Der Weg war gefährlich, da es in den Wäldern von Gnomenjägern wimmelte, deren Aufgabe es war, jede Verständigung zwischen den Städten Callahorns zu unterbinden. Mehr als einmal hatte Höndel sich verbergen müssen, bis eine große Patrouille vorbeigezogen war, und immer wieder sah er sich gezwungen, weite Umwege zu machen. Das Netz der Vorposten war viel enger als in den Drachenzähnen, für den erfahrenen Granzlandkämpfer ein Beweis dafür, daß der Angriff kurz bevorstand.

Wenn die Nordländer Varfleet in den nächsten Tagen angreifen wollten, würde auch Tyrsis mit einer Attacke zu rechnen haben. Die kleinere Inselstadt Kern mochte bereits gefallen sein. Es wurde Tag, bis es dem Zwerg gelang, die letzte Postenkette zu durchbrechen und die Ebenen oberhalb von Tyrsis zu erreichen.

Erbetrat die erwachende Stadt Tyrsis, unauffällig in der Mitte einer Schar von Händlern und Reisenden. Stundenlang wanderte er durch die fast verlassenen Kasernen der Grenzlegion, sprach mit Soldaten und suchte Hinweise auf seine Freunde. Endlich konnte er in Erfahrung bringen, daß sie vor zwei Tagen abends erschienen und direkt zum Palast gegangen seien. Man habe sie nicht wieder auftauchen sehen, aber man nehme allgemein an, Balinor habe nur kurz seinen Vater besucht und sei dann wieder fortgegangen. Höndel wußte, was das bedeutete, und postierte sich für den Rest des Tages in der Nähe des Palastbereiches. Er bemerkte, daß der Palast gut bewacht wurde, von Soldaten mit dem Abzeichen eines Falken, das er nicht kannte. Sie standen an den Haupttoren und in der ganzen Stadt, und andere Einheiten schien es offenbar nicht zu geben. Selbst wenn er Balinor am Leben fand und ihn zu befreien vermochte, würde es nicht einfach sein, die Herrschaft über die Stadt wiederzuerlangen und die Grenzlegion zusammenzurufen. Der Zwerg hörte nichts von einer Invasion aus dem Norden, und es hatte ganz den Anschein, daß die Bevölkerung völlig ahnungslos war. Höndel konnte nicht begreifen, daß Palance Buckhannah sich weigerte, die Stadt gegen eine so ungeheuerliche Bedrohung wie jene durch den Dämonen-Lord zu verteidigen. Wenn Tyrsis fiel, würde der jüngere Sohn Ruhl Buckhannahs keinen Thron mehr besitzen. Höndel betrachtete das Gelände im Volkspark unter der Brücke von Scendicgenau, und als es dunkel wurde, setzte er seinen Plan in die Tat um.

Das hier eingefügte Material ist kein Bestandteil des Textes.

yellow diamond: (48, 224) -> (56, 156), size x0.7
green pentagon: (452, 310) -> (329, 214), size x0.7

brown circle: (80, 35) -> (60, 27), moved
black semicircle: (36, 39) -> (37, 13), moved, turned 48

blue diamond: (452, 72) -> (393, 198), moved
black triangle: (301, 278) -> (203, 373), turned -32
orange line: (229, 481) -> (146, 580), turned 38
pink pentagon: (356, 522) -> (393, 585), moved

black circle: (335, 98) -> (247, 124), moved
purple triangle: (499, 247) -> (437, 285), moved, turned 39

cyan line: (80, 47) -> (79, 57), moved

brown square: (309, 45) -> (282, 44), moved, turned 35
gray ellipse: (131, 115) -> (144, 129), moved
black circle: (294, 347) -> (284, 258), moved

Er blieb nun in dem dunklen Raum kurz stehen, um das Fenster fest zu schließen. Er befand sich in einem kleinen Arbeitszimmer.

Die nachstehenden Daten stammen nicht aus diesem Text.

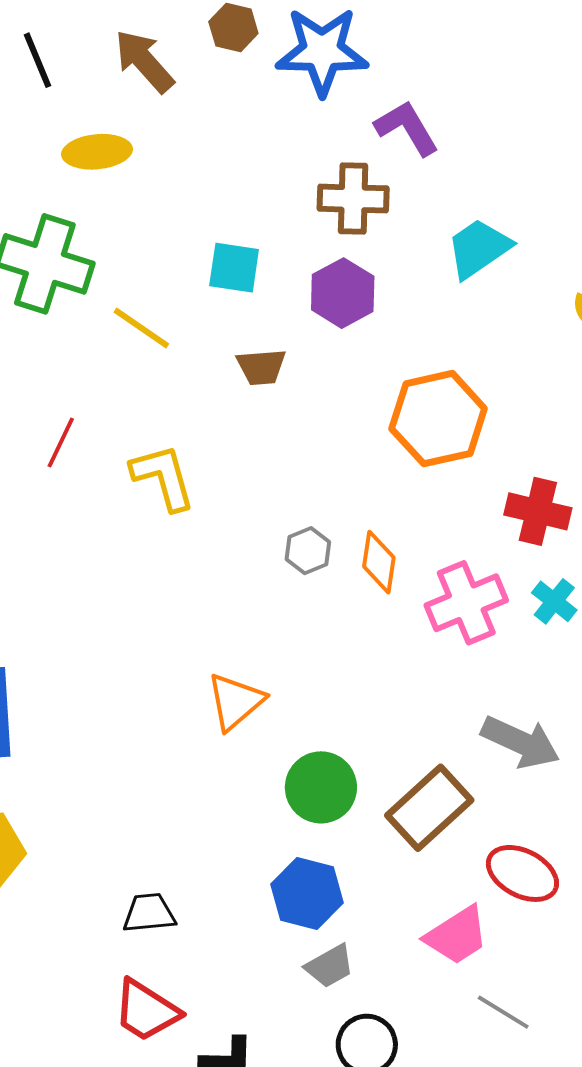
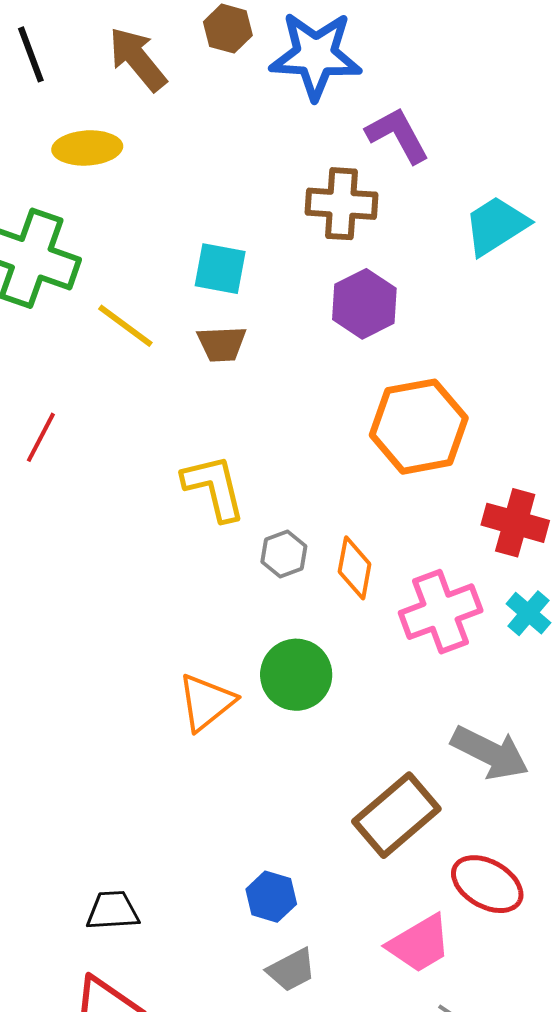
cyan trapezoid: (479, 248) -> (496, 226), moved
purple hexagon: (343, 293) -> (364, 304), moved
brown trapezoid: (261, 367) -> (222, 344), moved
yellow L-shape: (163, 477) -> (214, 488), moved
green circle: (321, 787) -> (296, 675), moved
blue hexagon: (307, 893) -> (271, 897), size x0.7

An den Wänden standen gefüllte Bücherregale. Es war die Privatbibliothek der Buckhannah-Familie, ein Luxus in diesen Zeiten, da kaum noch Bücher geschrieben wurden und nur wenige lesen konnten. Die Großen Kriege hatten jede Art von Literatur nahezu beseitigt. Eine Privatbibliothek zu besitzen, mit Hunderten von Bänden, und sie lesen zu können, war ein Vorzug, den nur wenige genossen.

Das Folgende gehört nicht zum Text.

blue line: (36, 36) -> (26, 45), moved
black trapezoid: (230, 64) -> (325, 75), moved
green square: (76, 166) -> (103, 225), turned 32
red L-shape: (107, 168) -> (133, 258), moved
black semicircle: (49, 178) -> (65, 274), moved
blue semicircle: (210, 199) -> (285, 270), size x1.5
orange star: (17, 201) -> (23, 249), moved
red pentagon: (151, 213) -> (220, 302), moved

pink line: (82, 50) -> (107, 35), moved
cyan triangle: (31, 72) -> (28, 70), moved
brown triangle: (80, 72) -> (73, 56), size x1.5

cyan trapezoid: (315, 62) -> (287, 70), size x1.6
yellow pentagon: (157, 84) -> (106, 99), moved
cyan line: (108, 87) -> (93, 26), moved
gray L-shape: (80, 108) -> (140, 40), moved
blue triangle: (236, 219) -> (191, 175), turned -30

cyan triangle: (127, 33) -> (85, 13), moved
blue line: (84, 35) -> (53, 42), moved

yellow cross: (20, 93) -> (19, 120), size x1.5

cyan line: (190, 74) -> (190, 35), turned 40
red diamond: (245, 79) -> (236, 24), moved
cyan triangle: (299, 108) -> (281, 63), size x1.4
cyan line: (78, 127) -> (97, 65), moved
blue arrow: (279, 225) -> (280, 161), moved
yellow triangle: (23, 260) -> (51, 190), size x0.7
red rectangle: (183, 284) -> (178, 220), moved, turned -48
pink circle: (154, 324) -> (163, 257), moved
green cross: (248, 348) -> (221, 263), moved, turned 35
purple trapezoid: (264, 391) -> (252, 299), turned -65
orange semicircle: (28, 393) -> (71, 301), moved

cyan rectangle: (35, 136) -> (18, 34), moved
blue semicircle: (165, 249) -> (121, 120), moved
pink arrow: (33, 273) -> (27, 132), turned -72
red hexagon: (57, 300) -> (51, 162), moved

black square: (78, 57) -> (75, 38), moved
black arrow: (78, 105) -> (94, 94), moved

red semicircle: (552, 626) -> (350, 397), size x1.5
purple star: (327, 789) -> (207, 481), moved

Aber Höndel befaßte sich nicht mit dem Raum, als er auf katzenleisen Sohlen zur Tür schlich, unter der er einen Lichtschein erkannte. Vorsichtig starrte der Zwerg hinaus. Niemand zeigte sich, aber er sah plötzlich ein, daß er sich über den nächsten Schritt noch keine genauen Gedanken gemacht hatte. Balinor und die Elfen mochten überall im Palast sein. Nachdem er sich schnell die Alternativen überlegt hatte, kam er zu dem Schluß, daß sie, wenn sie noch am Leben waren, in den Kellern unter dem Palast eingeschlossen sein mußten. Dort gedachte er zuerst zu suchen. Er lauschte noch einen Augenblick, atmete tief ein und trat dann in den beleuchteten Korridor hinaus.